• _Document extract_
+++++
Lifting, bathing or handling residents, resident aggression and accidents involving facility equipment led the causes of injury among CNAs. Of those who were injured, 65.8 percent reported being injured more than once in the past year, 16 percent required a transfer to light duty work and 24 percent were unable to work because of their injury.

Lifting Injuries

While lifting residents is one of the most commonly reported causes of injury, the majority of survey participants reported having access to lifting equipment and using it regularly. In fact, the study found that the availability and use of lifting equipment did not significantly change the likelihood of being injured, once individual characteristics are controlled for.

"One of our main goals was to examine the relationship between assistive equipment in nursing homes and workplace injuries among CNAs," Khatutsky said. "The findings indicate that simply having lifting equipment available may not bring the benefits that are expected from it."

The surveys also showed that certain groups of CNAs were more likely to report injuries. These included new workers and those who changed jobs more frequently, received lower wages, worked mandatory overtime and felt they had inadequate time to provide personal care. In contrast, CNAs who worked in facilities where they felt respected, valued and rewarded for their work were less likely to report an injury.

Workplace Interventions

Aside from the impact on workers' health, work-related injuries can negatively impact job satisfaction, contribute to job shortages and affect the overall quality of care provided by CNAs to more than 1.4 million nursing home residents across the country.

The authors suggest several interventions to improve the workplace environment could reduce the rates of CNA injury, including providing more comprehensive initial training for CNAs, reducing mandatory overtime, providing support to newly hired CNAs and making efforts to reduce job turnover.

The study, "Work-Related Injuries Among Certified Nursing Assistants Working in U.S. Nursing Homes," was conducted by researchers at RTI International and partially funded by the Retirement Research Foundation. The researchers analyzed data from the 2004 National Nursing Assistant Survey and National Nursing Home Survey, which are the most recent data available that combine responses from CNAs with information about their workplaces.
+++++
Answer the following questions using the report on nursing assistant injuries.
(a) What percentage of injured CNAs required a transfer to light duty work?
(b) How many nursing home residents across the country receive care from CNAs?
(c) Which organization partially funded the study?
The rows that come next are drawn from a separate, unrelated source.

• _Input data_
+++++
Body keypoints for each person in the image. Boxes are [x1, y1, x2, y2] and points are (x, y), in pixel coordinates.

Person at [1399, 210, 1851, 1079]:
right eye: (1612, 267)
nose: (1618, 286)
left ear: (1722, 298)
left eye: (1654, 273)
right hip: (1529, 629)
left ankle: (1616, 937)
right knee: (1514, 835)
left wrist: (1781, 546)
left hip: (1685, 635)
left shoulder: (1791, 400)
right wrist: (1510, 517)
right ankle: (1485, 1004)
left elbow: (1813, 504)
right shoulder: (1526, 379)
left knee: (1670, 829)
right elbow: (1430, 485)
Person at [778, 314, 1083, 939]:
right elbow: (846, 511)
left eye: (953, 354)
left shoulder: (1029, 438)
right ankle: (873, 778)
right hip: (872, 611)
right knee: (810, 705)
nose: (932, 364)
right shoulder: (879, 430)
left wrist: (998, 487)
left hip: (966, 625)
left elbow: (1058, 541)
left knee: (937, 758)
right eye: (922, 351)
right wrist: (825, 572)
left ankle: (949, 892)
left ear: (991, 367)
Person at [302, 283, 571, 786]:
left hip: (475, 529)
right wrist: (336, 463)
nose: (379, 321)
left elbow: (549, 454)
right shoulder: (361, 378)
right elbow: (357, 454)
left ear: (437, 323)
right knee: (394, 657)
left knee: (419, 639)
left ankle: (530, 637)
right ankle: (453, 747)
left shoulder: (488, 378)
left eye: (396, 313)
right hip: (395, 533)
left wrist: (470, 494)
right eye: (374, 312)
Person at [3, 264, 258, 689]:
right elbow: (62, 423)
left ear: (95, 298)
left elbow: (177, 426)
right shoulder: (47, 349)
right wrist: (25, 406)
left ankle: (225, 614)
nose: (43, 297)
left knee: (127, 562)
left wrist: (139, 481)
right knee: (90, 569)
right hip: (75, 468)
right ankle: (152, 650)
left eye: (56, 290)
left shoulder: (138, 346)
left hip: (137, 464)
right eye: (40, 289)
+++++
• _Reply_
(a) 16 percent
(b) More than 1.4 million
(c) The Retirement Research Foundation